• **TASK INSTRUCTIONS**:
Given the listing below, write out exactly the lines starting with the line that has "right hip: (805, 442)" and going on through the line that has "left front paw: (319, 384)", both kept.

• **DATA FOR ANALYSIS**:
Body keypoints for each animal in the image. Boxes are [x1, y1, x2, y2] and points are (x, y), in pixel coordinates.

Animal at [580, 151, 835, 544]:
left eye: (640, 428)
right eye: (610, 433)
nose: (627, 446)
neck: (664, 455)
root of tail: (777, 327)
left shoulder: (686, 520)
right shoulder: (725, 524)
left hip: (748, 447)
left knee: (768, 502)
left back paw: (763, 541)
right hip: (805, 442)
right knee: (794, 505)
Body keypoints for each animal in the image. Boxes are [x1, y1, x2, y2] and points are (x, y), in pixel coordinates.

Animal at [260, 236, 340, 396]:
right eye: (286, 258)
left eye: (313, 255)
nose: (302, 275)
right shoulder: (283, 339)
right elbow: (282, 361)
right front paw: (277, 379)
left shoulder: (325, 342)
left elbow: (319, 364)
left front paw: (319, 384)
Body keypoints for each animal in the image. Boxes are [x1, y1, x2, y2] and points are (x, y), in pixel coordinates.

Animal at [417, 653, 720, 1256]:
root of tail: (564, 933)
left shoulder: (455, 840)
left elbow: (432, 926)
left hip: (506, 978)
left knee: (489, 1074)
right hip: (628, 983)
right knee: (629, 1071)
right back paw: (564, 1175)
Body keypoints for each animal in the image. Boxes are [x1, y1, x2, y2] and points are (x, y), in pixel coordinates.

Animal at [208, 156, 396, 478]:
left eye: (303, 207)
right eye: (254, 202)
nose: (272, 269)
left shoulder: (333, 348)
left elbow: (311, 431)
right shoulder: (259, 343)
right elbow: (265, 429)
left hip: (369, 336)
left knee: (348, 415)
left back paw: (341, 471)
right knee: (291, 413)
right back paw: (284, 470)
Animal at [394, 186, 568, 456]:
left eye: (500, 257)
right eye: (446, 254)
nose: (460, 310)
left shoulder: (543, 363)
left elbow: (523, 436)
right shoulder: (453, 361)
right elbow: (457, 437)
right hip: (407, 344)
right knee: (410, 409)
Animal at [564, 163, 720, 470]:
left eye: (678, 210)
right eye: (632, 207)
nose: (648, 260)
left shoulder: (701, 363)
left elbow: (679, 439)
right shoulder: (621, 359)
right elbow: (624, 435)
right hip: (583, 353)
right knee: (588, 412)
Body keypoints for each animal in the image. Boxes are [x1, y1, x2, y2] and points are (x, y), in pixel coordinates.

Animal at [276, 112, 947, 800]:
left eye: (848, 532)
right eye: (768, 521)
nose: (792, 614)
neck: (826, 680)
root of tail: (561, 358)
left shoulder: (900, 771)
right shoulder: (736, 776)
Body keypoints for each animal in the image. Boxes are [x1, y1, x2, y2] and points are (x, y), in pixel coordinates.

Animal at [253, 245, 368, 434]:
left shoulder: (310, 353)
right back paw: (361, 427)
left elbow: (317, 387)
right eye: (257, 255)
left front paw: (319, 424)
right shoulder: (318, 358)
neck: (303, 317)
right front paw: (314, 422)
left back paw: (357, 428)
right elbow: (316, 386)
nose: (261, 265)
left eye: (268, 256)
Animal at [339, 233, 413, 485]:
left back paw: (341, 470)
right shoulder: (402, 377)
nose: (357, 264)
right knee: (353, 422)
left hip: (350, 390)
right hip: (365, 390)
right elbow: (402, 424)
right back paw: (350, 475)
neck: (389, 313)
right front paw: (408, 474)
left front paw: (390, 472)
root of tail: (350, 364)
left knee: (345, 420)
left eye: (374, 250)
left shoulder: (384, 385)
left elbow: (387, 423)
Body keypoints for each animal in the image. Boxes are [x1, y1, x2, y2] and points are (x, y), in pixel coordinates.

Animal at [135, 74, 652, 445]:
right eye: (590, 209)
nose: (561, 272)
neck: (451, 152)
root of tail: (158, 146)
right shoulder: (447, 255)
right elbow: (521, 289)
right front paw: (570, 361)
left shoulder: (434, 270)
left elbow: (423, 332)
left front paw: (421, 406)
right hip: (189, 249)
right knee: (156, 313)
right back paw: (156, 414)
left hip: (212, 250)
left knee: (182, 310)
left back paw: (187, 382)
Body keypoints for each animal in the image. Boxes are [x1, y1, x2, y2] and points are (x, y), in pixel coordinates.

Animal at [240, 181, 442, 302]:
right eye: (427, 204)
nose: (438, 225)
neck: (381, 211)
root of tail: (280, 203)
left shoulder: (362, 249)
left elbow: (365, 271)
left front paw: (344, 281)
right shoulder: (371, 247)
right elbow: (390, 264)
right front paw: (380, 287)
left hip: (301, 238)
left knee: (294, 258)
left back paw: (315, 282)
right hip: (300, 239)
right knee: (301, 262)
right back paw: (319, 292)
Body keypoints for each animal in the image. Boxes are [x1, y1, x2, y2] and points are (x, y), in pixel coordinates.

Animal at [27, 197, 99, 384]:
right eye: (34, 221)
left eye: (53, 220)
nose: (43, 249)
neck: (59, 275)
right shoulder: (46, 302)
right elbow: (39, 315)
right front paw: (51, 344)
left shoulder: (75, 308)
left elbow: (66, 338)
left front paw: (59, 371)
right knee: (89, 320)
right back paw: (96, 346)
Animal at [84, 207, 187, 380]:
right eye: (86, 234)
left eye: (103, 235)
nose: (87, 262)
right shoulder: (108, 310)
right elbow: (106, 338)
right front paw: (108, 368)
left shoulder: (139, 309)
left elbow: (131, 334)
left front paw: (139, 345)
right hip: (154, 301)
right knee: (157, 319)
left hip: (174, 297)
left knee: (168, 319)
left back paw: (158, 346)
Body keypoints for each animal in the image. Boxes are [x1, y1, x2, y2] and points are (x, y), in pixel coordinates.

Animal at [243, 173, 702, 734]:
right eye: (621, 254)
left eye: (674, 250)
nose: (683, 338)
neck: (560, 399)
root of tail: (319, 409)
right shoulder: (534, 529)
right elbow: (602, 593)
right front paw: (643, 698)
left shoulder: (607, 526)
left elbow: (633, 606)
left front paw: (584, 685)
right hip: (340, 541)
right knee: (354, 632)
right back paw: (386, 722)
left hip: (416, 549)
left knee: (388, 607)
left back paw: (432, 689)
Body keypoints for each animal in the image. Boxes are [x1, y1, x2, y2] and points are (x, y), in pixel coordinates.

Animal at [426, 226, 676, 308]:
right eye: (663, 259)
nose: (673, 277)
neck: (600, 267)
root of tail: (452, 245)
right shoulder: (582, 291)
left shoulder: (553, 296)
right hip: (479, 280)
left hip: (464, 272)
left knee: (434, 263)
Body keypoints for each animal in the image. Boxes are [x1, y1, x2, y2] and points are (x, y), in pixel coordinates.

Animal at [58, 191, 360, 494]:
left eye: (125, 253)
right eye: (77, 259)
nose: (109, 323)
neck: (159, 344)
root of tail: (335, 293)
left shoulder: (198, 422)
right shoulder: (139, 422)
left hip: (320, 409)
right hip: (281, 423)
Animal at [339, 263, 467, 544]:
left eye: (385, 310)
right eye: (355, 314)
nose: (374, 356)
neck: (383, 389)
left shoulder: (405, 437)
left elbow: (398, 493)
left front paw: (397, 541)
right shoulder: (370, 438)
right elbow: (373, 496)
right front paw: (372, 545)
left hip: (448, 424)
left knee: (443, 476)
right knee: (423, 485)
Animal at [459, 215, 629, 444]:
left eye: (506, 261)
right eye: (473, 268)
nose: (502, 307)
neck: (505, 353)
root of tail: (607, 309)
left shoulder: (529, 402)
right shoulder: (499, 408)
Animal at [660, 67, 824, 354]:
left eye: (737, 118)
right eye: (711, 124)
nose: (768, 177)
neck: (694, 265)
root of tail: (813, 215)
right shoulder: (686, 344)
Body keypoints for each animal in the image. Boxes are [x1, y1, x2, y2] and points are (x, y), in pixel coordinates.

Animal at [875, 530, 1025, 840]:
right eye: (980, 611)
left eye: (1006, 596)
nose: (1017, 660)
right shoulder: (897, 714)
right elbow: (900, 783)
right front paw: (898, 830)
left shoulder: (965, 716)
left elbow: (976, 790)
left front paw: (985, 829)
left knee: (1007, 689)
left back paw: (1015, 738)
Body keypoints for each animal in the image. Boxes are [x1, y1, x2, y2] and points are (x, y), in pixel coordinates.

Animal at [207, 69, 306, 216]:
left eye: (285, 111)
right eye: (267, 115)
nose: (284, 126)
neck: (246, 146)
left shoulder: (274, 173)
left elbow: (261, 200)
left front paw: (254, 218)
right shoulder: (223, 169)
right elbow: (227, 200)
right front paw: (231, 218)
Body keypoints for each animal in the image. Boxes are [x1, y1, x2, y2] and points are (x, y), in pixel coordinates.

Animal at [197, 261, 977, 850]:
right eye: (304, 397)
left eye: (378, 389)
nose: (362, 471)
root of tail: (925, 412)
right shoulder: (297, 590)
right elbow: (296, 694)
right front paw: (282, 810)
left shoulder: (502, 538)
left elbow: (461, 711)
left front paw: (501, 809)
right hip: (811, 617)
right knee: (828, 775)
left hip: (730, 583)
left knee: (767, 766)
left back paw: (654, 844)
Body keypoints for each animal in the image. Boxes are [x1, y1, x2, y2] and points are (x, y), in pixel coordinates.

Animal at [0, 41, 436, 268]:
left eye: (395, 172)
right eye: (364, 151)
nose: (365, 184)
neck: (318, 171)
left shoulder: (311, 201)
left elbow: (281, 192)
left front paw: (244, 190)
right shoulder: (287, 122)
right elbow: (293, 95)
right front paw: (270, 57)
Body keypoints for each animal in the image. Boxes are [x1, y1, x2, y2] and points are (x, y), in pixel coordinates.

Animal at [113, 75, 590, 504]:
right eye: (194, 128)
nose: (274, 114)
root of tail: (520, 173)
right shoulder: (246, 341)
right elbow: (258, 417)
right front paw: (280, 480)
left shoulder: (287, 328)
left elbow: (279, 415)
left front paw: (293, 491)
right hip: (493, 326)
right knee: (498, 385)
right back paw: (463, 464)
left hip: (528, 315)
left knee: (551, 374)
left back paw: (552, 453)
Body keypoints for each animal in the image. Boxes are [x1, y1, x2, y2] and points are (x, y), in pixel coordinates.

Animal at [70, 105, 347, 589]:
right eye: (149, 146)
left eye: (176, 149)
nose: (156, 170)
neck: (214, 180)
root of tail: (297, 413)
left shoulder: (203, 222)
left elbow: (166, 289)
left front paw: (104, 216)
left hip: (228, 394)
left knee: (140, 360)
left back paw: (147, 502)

• **RESULT BELOW**:
right hip: (805, 442)
right knee: (794, 505)
Body keypoints for each animal in the image. Boxes are [x1, y1, x2, y2] and points are (x, y), in pixel coordinates.

Animal at [260, 236, 340, 396]:
right eye: (286, 258)
left eye: (313, 255)
nose: (302, 275)
right shoulder: (283, 339)
right elbow: (282, 361)
right front paw: (277, 379)
left shoulder: (325, 342)
left elbow: (319, 364)
left front paw: (319, 384)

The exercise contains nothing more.